Media Matters, a left-leaning right-wing media watchdog group, argued in its filing with the FEC that Fox Corporation was “not acting as a press entity” when Mr Murdoch provided Mr Trump’s campaign with Biden adverts.

The group argues that Mr Murdoch’s actions fail the FEC’s two-factor test to determine whether Fox was acting within a legitimate press function.

“First, the Biden advertisements had not aired at the time that Murdoch provided information about it to the Committee and, therefore, the material was not available to the general public,” Media Matters argues.

“Second, Murdoch provided the Biden advertisements and information to the Committee through a private, and secret, direct communication,” the filing added. “This ‘distribution’ is diametrically opposed to Fox Corporation’s regular press activity broadcasting news programming through television and radio outlets and online publications.”

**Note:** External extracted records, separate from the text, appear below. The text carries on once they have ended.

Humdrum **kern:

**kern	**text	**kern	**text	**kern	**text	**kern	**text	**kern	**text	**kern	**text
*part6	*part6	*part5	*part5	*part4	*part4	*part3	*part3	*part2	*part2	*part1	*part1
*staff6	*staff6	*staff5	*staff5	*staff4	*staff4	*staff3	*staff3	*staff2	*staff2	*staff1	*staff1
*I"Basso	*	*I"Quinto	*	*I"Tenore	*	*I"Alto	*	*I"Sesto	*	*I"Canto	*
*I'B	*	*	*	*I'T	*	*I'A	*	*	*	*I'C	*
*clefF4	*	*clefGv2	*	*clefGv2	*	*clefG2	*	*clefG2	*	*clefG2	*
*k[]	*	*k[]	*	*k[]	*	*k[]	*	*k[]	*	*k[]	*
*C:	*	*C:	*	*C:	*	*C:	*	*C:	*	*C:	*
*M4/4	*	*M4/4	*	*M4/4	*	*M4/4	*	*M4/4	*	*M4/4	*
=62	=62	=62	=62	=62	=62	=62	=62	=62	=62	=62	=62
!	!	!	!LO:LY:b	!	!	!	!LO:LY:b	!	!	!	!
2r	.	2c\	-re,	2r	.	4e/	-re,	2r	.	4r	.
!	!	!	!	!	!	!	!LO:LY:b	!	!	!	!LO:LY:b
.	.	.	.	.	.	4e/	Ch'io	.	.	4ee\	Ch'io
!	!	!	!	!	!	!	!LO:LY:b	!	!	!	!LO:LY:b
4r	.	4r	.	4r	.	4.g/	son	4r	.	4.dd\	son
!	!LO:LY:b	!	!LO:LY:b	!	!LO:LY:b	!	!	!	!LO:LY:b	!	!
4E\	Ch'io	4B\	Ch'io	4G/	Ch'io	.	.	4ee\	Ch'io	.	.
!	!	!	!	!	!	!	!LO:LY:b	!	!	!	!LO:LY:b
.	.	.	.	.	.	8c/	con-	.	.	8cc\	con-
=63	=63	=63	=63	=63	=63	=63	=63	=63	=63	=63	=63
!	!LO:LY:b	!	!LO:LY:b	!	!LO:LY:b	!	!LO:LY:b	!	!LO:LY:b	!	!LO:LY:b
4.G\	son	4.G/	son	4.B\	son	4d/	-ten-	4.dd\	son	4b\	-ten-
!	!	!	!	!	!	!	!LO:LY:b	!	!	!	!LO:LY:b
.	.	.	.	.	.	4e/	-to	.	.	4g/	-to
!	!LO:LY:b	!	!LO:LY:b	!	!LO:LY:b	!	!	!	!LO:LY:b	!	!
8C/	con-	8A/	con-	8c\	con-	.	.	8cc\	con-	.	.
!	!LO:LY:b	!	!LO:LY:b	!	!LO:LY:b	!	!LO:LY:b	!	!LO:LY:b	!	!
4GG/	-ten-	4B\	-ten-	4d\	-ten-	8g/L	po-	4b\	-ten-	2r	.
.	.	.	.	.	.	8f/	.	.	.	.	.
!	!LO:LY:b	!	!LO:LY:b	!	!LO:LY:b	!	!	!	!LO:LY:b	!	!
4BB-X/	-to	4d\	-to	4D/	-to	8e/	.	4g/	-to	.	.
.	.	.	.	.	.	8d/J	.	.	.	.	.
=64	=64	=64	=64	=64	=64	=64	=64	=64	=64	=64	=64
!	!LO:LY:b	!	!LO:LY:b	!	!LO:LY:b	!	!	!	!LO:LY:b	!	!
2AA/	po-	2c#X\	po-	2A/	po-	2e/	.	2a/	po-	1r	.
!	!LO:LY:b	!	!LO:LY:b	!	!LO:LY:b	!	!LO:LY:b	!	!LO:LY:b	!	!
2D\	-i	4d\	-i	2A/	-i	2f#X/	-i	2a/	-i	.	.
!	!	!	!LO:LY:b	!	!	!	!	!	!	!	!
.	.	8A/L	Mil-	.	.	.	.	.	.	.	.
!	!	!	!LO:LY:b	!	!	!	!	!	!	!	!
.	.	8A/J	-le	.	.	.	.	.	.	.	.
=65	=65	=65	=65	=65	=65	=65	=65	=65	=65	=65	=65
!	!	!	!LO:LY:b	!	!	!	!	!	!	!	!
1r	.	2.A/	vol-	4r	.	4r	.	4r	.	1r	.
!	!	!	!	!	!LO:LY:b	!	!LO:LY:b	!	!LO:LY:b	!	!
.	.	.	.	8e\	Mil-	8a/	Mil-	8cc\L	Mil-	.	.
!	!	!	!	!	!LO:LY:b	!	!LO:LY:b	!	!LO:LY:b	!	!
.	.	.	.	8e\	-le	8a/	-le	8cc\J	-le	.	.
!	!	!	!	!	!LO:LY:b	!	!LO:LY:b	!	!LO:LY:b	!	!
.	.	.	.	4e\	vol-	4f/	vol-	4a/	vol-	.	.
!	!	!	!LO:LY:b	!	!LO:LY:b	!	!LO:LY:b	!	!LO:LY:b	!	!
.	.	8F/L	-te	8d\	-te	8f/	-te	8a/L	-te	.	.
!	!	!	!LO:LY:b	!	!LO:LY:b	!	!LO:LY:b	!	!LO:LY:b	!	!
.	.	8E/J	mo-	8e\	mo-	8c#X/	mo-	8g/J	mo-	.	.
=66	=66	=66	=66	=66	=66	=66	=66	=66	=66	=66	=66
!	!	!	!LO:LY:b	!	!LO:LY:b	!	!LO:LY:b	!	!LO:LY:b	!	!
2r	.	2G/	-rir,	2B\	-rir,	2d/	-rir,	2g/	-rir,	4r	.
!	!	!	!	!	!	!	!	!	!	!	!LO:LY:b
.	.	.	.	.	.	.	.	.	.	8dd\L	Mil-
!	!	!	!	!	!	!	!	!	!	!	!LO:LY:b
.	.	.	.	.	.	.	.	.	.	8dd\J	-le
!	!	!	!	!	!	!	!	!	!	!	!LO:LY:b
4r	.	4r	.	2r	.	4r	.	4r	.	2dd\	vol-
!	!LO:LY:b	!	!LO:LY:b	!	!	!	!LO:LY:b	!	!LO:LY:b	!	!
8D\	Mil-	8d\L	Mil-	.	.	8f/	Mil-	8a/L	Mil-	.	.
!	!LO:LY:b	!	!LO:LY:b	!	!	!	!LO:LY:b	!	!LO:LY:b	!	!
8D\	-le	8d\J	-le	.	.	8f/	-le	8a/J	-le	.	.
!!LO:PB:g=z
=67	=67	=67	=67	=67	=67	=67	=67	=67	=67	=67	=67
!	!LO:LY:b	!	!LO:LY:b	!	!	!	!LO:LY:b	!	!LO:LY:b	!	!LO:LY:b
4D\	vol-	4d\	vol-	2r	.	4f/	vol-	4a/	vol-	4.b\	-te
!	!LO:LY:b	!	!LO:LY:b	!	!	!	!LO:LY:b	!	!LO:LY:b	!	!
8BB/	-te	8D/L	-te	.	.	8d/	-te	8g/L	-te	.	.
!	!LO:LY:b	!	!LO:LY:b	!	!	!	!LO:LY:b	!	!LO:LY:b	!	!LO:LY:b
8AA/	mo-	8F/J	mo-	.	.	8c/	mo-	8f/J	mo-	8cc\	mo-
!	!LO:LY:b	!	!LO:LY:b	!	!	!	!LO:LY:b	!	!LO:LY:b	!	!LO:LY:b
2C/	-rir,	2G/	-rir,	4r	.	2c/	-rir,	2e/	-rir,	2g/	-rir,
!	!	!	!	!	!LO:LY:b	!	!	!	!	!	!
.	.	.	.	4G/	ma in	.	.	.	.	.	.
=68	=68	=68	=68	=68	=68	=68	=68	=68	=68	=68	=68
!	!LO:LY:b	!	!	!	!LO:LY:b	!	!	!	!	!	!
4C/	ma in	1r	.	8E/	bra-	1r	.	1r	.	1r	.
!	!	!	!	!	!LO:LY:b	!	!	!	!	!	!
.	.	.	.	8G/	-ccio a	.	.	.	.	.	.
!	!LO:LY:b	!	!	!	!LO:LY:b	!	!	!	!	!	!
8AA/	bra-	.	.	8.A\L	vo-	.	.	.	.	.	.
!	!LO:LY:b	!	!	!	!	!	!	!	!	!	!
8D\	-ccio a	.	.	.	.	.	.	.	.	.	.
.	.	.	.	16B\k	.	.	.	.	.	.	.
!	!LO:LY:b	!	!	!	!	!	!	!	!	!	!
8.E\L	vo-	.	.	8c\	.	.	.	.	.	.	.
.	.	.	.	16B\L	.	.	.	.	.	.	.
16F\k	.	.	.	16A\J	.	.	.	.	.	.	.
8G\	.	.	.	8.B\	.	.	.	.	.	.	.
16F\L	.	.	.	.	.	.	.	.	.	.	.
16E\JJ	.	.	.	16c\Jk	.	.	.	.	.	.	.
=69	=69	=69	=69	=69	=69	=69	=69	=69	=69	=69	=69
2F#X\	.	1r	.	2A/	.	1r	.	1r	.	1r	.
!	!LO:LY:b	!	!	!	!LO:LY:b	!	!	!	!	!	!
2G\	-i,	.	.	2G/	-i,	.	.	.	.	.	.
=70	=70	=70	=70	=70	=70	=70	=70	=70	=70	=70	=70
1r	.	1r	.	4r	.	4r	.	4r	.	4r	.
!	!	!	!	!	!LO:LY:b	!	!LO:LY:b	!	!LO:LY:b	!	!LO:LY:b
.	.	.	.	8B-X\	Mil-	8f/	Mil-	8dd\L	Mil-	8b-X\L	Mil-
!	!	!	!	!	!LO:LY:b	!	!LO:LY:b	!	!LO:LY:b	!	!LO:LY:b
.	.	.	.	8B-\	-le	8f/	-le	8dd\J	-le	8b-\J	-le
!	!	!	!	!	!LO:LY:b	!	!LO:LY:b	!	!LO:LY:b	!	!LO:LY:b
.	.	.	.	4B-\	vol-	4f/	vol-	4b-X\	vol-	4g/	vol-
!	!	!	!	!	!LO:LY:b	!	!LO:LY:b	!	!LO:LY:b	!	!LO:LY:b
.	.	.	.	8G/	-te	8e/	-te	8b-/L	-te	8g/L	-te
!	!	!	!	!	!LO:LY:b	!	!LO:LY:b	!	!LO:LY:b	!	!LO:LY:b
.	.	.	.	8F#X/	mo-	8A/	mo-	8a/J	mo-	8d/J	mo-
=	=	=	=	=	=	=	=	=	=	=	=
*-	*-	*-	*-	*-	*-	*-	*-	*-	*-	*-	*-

Mr Murdoch’s “secret conveyance” with Mr Kushner “is even less like press activity than a cablecasting company sending campaign flyers in its bills – and neither can be protected by the press exemption,” the group argues.

“Fox Corporation cannot try to exploit the press exemption to avoid the consequences of making an illegal corporate in-kind contribution,” the filing states.

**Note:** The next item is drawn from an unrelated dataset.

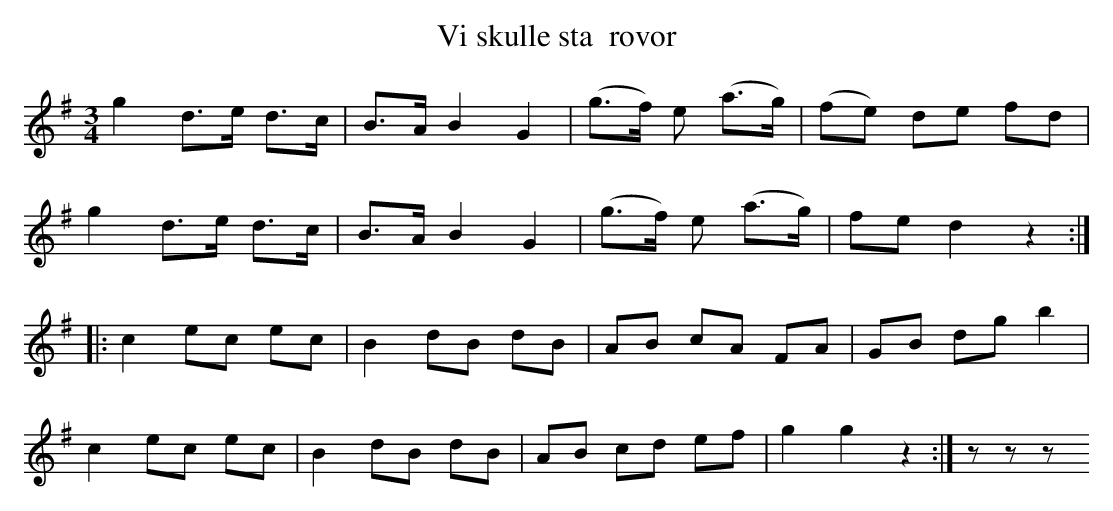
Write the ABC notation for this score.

A spokesperson for Fox has argued that Dominion has “cherry-picked” out-of-context statements to assemble its case.

“Dominion’s lawsuit has always been more about what will generate headlines than what can withstand legal and factual scrutiny, as illustrated by them now being forced to slash their fanciful damages demand by more than half a billion dollars after their own expert debunked its implausible claims,” according to statement from a Fox spokesperson to The Independent.

“Their summary judgment motion took an extreme, unsupported view of defamation law that would prevent journalists from basic reporting and their efforts to publicly smear Fox for covering and commenting on allegations by a sitting President of the United States should be recognized for what it is: a blatant violation of the First Amendment,” the statement added.